(Stored data entries)

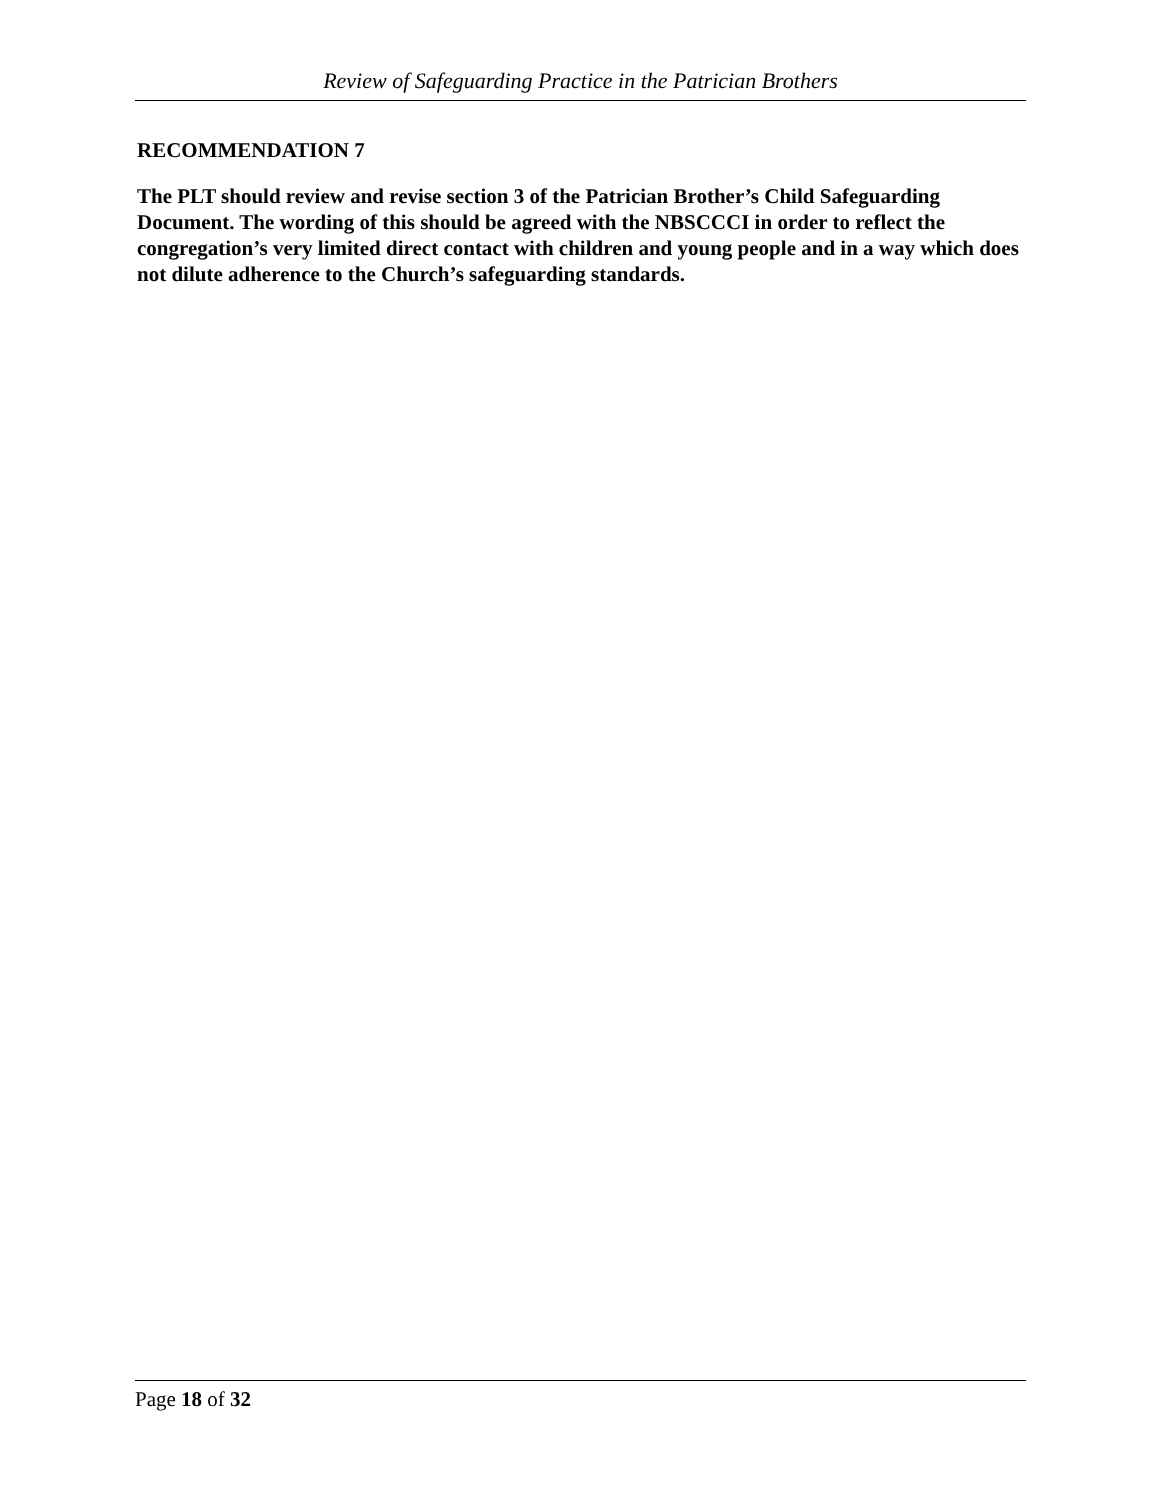Review of Safeguarding Practice in the Patrician Brothers
RECOMMENDATION 7
The PLT should review and revise section 3 of the Patrician Brother’s Child Safeguarding Document. The wording of this should be agreed with the NBSCCCI in order to reflect the congregation’s very limited direct contact with children and young people and in a way which does not dilute adherence to the Church’s safeguarding standards.
Page 18 of 32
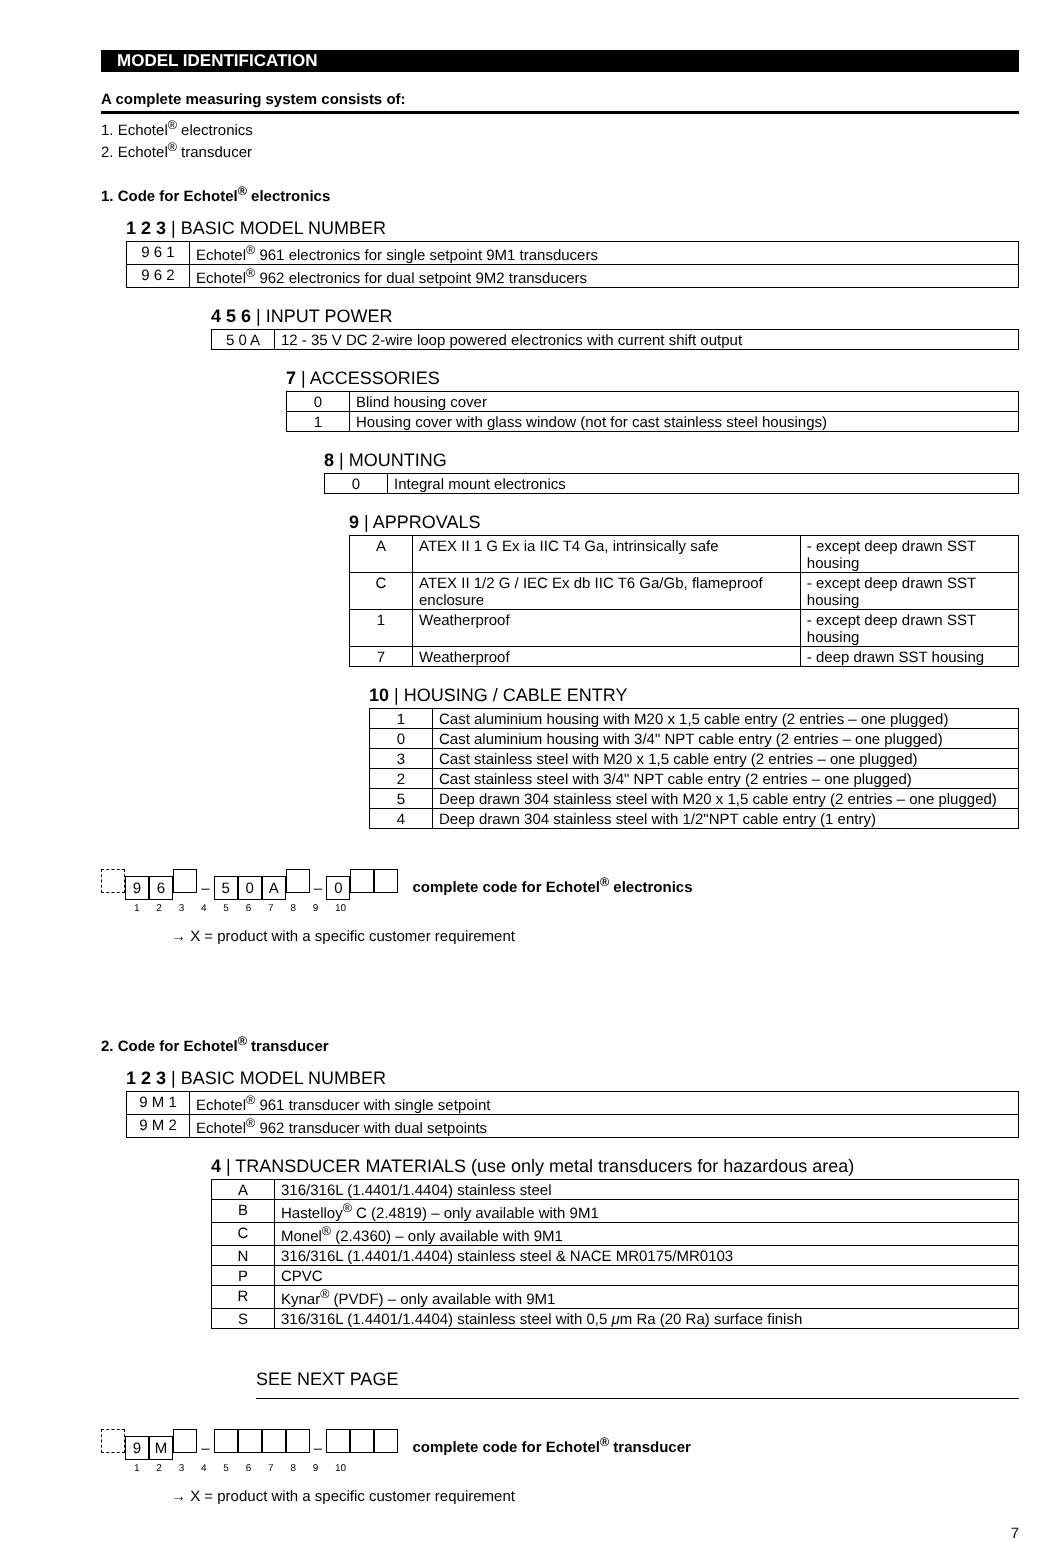MODEL IDENTIFICATION
A complete measuring system consists of:
1. Echotel<sup>®</sup> electronics
2. Echotel<sup>®</sup> transducer
1. Code for Echotel<sup>®</sup> electronics
1 2 3 | BASIC MODEL NUMBER
| 9 6 1 | Echotel<sup>®</sup> 961 electronics for single setpoint 9M1 transducers |
| 9 6 2 | Echotel<sup>®</sup> 962 electronics for dual setpoint 9M2 transducers |
4 5 6 | INPUT POWER
| 5 0 A | 12 - 35 V DC 2-wire loop powered electronics with current shift output |
7 | ACCESSORIES
| 0 | Blind housing cover |
| 1 | Housing cover with glass window (not for cast stainless steel housings) |
8 | MOUNTING
| 0 | Integral mount electronics |
9 | APPROVALS
| A | ATEX II 1 G Ex ia IIC T4 Ga, intrinsically safe | - except deep drawn SST housing |
| C | ATEX II 1/2 G / IEC Ex db IIC T6 Ga/Gb, flameproof enclosure | - except deep drawn SST housing |
| 1 | Weatherproof | - except deep drawn SST housing |
| 7 | Weatherproof | - deep drawn SST housing |
10 | HOUSING / CABLE ENTRY
| 1 | Cast aluminium housing with M20 x 1,5 cable entry (2 entries – one plugged) |
| 0 | Cast aluminium housing with 3/4" NPT cable entry (2 entries – one plugged) |
| 3 | Cast stainless steel with M20 x 1,5 cable entry (2 entries – one plugged) |
| 2 | Cast stainless steel with 3/4" NPT cable entry (2 entries – one plugged) |
| 5 | Deep drawn 304 stainless steel with M20 x 1,5 cable entry (2 entries – one plugged) |
| 4 | Deep drawn 304 stainless steel with 1/2"NPT cable entry (1 entry) |
96 – 50 A – 0 complete code for Echotel<sup>®</sup> electronics
1 2 3 4 5 6 7 8 9 10
→ X = product with a specific customer requirement
2. Code for Echotel<sup>®</sup> transducer
1 2 3 | BASIC MODEL NUMBER
| 9 M 1 | Echotel<sup>®</sup> 961 transducer with single setpoint |
| 9 M 2 | Echotel<sup>®</sup> 962 transducer with dual setpoints |
4 | TRANSDUCER MATERIALS (use only metal transducers for hazardous area)
| A | 316/316L (1.4401/1.4404) stainless steel |
| B | Hastelloy<sup>®</sup> C (2.4819) – only available with 9M1 |
| C | Monel<sup>®</sup> (2.4360) – only available with 9M1 |
| N | 316/316L (1.4401/1.4404) stainless steel & NACE MR0175/MR0103 |
| P | CPVC |
| R | Kynar<sup>®</sup> (PVDF) – only available with 9M1 |
| S | 316/316L (1.4401/1.4404) stainless steel with 0,5 μ m Ra (20 Ra) surface finish |
SEE NEXT PAGE
9 M – – complete code for Echotel<sup>®</sup> transducer
1 2 3 4 5 6 7 8 9 10
→ X = product with a specific customer requirement
7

* **Your goal**:
Which lines in the records above contain the string "except"? Copy them.

* **Answer box**:
| A | ATEX II 1 G Ex ia IIC T4 Ga, intrinsically safe | - except deep drawn SST housing |
| C | ATEX II 1/2 G / IEC Ex db IIC T6 Ga/Gb, flameproof enclosure | - except deep drawn SST housing |
| 1 | Weatherproof | - except deep drawn SST housing |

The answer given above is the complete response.